While technology has been a whirlwind of development, successful data-driven digital transformation has been a slow-moving force over the last 10 years. With the Covid-induced changes foisted on industry, the rate of transformation can be expected to quicken. During this period, we’ve all become increasingly used to seeing graphs and metrics reported so people have become more used to interrogating and understanding data. This is an ideal basis for dealing with data and making informed decisions. Changes in workforce competences and essential skills that might have played out over years are now playing out over days and weeks, which means that it’s more critical now than ever to upskill your workforce; globally, 74% of employees report feeling overwhelmed or unhappy when working with data, yet data proficiency is critical to digital transformation and data-driven success.

A data-driven company where only the C-Suite and a few select employees lead with data will always lose out to one that has data literacy spread through every tier of the organisation.
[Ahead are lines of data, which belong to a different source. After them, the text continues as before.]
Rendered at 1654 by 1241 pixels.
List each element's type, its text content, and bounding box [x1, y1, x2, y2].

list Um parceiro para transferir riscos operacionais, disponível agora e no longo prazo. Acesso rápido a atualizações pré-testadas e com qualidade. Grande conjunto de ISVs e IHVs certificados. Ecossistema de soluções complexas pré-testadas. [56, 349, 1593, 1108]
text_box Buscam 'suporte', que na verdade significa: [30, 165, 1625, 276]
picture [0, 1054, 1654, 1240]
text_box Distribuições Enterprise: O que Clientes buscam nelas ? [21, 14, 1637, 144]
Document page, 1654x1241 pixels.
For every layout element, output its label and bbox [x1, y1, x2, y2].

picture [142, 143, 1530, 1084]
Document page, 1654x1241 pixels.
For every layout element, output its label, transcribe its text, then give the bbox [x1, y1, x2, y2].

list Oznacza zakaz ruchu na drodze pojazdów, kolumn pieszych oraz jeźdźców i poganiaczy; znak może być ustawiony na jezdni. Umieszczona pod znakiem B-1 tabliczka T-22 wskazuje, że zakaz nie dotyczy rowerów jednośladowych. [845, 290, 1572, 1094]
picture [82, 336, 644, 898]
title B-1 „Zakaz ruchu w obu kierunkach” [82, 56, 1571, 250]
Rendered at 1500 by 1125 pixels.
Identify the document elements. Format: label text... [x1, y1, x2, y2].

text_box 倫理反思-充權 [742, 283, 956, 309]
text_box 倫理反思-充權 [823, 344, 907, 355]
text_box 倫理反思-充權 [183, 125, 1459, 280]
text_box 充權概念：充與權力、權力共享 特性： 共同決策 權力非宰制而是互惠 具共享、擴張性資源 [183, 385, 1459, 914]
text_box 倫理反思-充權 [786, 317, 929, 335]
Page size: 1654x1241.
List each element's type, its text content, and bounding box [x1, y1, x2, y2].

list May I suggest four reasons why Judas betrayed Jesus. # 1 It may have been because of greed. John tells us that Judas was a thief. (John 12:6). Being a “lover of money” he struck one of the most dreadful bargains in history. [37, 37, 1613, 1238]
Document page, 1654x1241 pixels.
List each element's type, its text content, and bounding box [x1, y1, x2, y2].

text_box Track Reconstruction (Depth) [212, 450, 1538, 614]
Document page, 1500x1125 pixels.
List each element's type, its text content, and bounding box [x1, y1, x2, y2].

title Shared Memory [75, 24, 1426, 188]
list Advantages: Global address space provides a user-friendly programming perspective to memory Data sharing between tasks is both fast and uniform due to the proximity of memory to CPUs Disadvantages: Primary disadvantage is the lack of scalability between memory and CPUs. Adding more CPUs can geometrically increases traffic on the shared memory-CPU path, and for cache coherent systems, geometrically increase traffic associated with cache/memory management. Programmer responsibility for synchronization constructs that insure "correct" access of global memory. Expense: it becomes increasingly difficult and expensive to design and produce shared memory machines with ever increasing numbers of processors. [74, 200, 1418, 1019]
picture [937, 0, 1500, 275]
Now is the time to consider the skills and competencies you’ll need in the coming months and years, and ensure you’re enabling those critical dependencies at every level of your workforce. While that may mean additional CAPEX at a time when liquid funds are harder to come by, the benefits of a workforce that feels comfortable with data – and understands how to use it effectively for the success of the business – will pay dividends for years to come. Internal skill-sharing and mentorship programmes can also help, utilising your data champions to drive wider enthusiasm and to share best practices in a peer-to-peer environment.

  1. Business Simulation

To not see Covid-19 coming is excusable; to fail to plan for Covid’s outcome is not. There is no clear outcome at this stage, which means that your organisation needs to plan for the “new normal” to last three months, six months, or multiple years – simultaneously. Planning for uncertain times raises the need to simulate all the different likely outcomes, and then work out what is required for success. If different departments have embedded analysis teams and therefore access to the right analytic tools and skills, they can model the outcome of multiple situations at different points on the development and supply chains, you will be better equipped to address potential risk and make informed plans to handle all likely outcomes. Better still – if you have completed the above key initiatives, insights generated by these analysis teams can be shared across departments and with the company as a whole to ensure everyone knows what warning signs to look for, and the best courses of action to help the company succeed.

  1. Machine Learning/Artificial intelligence

Once you know where your company is, what resources you have, and where you’re going, then – and indeed, only then – you can start looking at advanced analytics and technology. One of the most important analytic approaches is machine learning, which can help find connections and trends in the data that human data analysts may not even know to look for. This is particularly important in a situation like now, where there are simply more unknowns than knowns. However, you can’t make good decisions without good data. If your computer intelligence system is based on backwards-looking data that has been wrangled out of Excel, and produces insights that only the analysts can understand, it is all but useless. Instead, consider opportunities to enable machine learning to solutions and focus on forward-looking insight, ensuring these are able to automatically convert current data into real, actionable insight – which can be easily understood across the business functions.

By taking these five initiatives, companies will be best placed not just to survive in the Covid-19 era, but emerge with a strong competitive intelligence. With the right digital infrastructure in place – supported by a culture that is data-driven and continually innovating, and the right skills to ensure the entire company is able to share in the future vision – companies stand to thrive when we exit this period of uncertainty.